August 21st, 2003, 10:49 AM
I would like to know, why it is considered to be a vulnerability if a firewall/host responds to a SYN/FIN packet?
Could someone please explain?
Thanks very much!
August 21st, 2003, 11:01 AM
Take a peek at the steps in a normal TCP/IP connection. There are many posts here on it and even a tutorial. Basically, to start this connection, you send a SYN packet to the machine you want to connect to. That machine sends back a SYN/ACK packet (these are flags). Your machine then sends an ACK packet back and the connection is now established. Once you are done, the FIN flag is sent to tear down the connection in a clean fashion.
Now, there is a very specific order to how, where and when flags are set and send. If your machine/firewall or anything else with a TCP/IP stack responds out of order or in a way not consistant with the corresponding RFC, it is a sign that the device may be vulnerable.
That's it in a nutshell. I tried to keep this basic so that you could follow the logic.
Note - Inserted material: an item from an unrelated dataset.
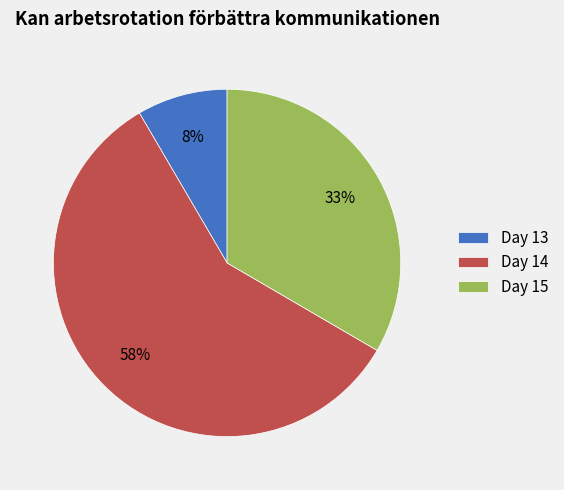

What percentage is the Day 15 slice, to the nearest percent?

33%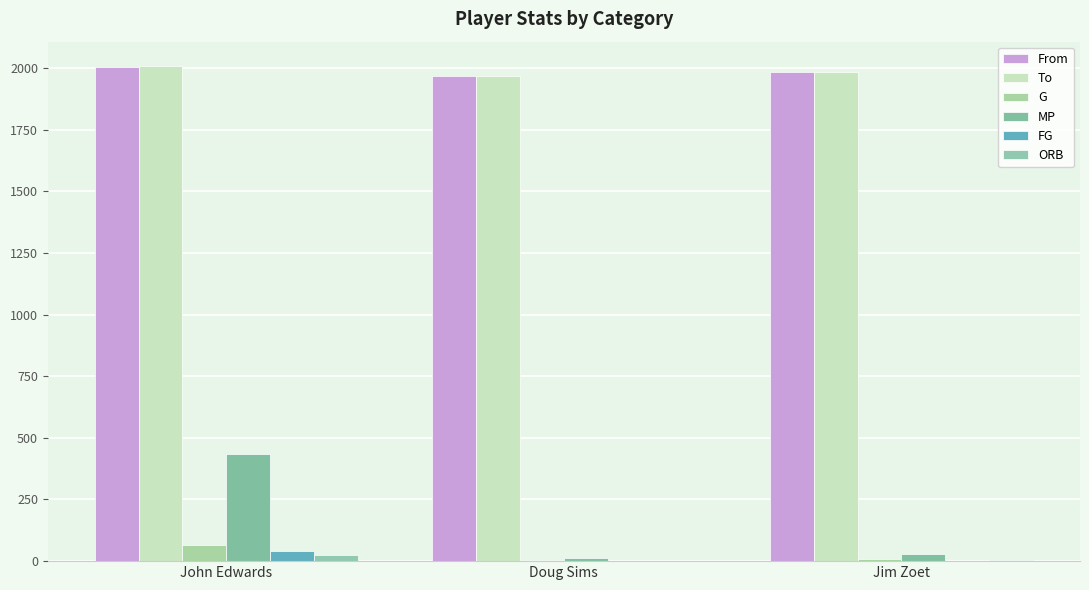

Which series has the largest total across all categories?

To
Does this help you out?
If you want the entire nitty gritty on this, visit this link on the MS site. It will show you a captured session of a TCP/IP three way handshake.
Our scars have the power to remind us that our past was real. -- Hannibal Lecter.
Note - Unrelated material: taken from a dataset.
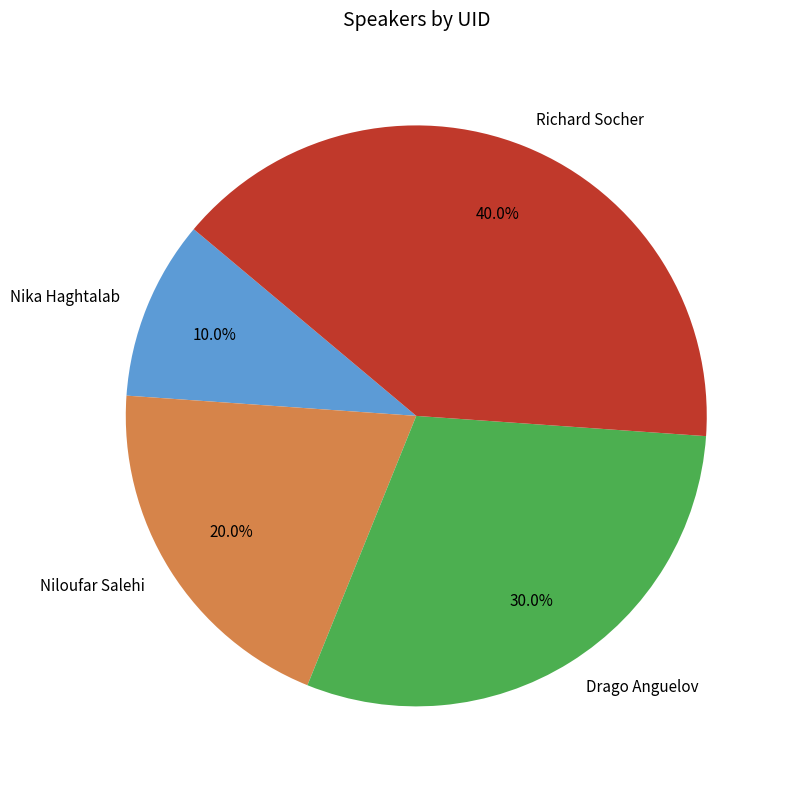

Which category has the smallest portion of the pie?

Nika Haghtalab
Talent is God given. Be humble. Fame is man-given. Be grateful. Conceit is self-given. Be careful. -- John Wooden
August 21st, 2003, 11:36 AM
that was super! Thanks for your explanation :-)
August 21st, 2003, 03:54 PM
but these OSes not following the RFCs are a blessing to the hacker community. testing small (and most of the time not important) differences in the stack is known as a tcp/ip fingerprinting. NMAP!!!!!